To solve the problem, we will use the given Fourier Transform (FT) of the triangular pulse $f(t)$ in Fig. (a) and apply time-shifting properties for the other figures (b), (c), and (d).

The FT of the triangular pulse $f(t)$ in Fig. (a) is given as: $F(\omega) = \frac{1}{\omega^2} \left( e^{j\omega} - j\omega e^{j\omega} - 1 \right)$

Step 1: Time-Shifting Property of Fourier Transform

If $f(t)$ has the Fourier Transform $F(\omega)$, then the time-shifted signal $f(t - t_0)$ has the Fourier Transform: $F(\omega) e^{-j\omega t_0}$

Here:

• $t_0$ is the amount of shift in time.

Step 2: Solving for Figures

(b): Fig. (b) - $f_b(t)$

• In Fig. (b), the triangular pulse is shifted to the right by $t_0 = 1$.
• Using the time-shifting property: $F_b(\omega) = F(\omega) \cdot e^{-j\omega}$

(c): Fig. (c) - $f_c(t)$

• In Fig. (c), the triangular pulse consists of two shifted pulses:
  • One shifted to the left by $t_0 = -1$
  • One shifted to the right by $t_0 = 1$
• The signal can be expressed as: $f_c(t) = f(t + 1) + f(t - 1)$
• Using the time-shifting property, the FT of $f_c(t)$ is: $F_c(\omega) = F(\omega) e^{j\omega} + F(\omega) e^{-j\omega}$
• Simplify: $F_c(\omega) = F(\omega) \left( e^{j\omega} + e^{-j\omega} \right)$
• Using Euler's formula $e^{j\omega} + e^{-j\omega} = 2\cos(\omega)$, we get: $F_c(\omega) = 2F(\omega) \cos(\omega)$

(d): Fig. (d) - $f_d(t)$

• In Fig. (d), the triangular pulse is shifted to the left by $t_0 = -1$.
• Using the time-shifting property: $F_d(\omega) = F(\omega) e^{j\omega}$

Final Results

The Fourier Transforms for the given signals are:

1. Fig. (b): $F_b(\omega) = F(\omega) e^{-j\omega}$
2. Fig. (c): $F_c(\omega) = 2F(\omega) \cos(\omega)$
3. Fig. (d): $F_d(\omega) = F(\omega) e^{j\omega}$

Let me know if you would like a more detailed explanation or any clarification!
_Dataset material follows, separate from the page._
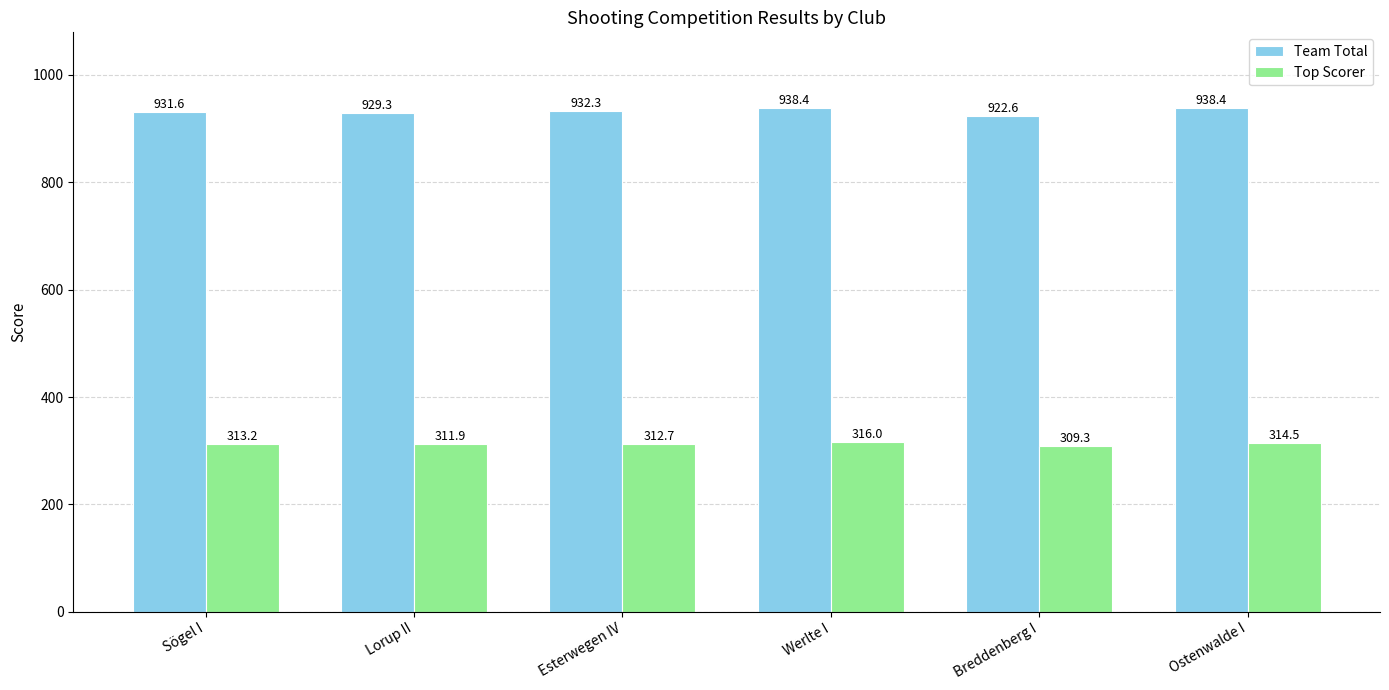

What is the lowest value of the Team Total series?

922.6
Here are 5 related questions to expand your understanding:

1. What is the Fourier Transform of a shifted rectangular pulse?
2. How does the time-scaling property of FT affect a signal?
3. What happens to the FT if the triangular pulse is scaled in amplitude?
4. How can we use convolution properties to solve FTs of composite signals?
5. How does the phase shift appear in the FT when time-shifting is applied?

Tip: The time-shifting property of Fourier Transform introduces a phase factor $e^{-j\omega t_0}$, which affects only the phase, not the magnitude.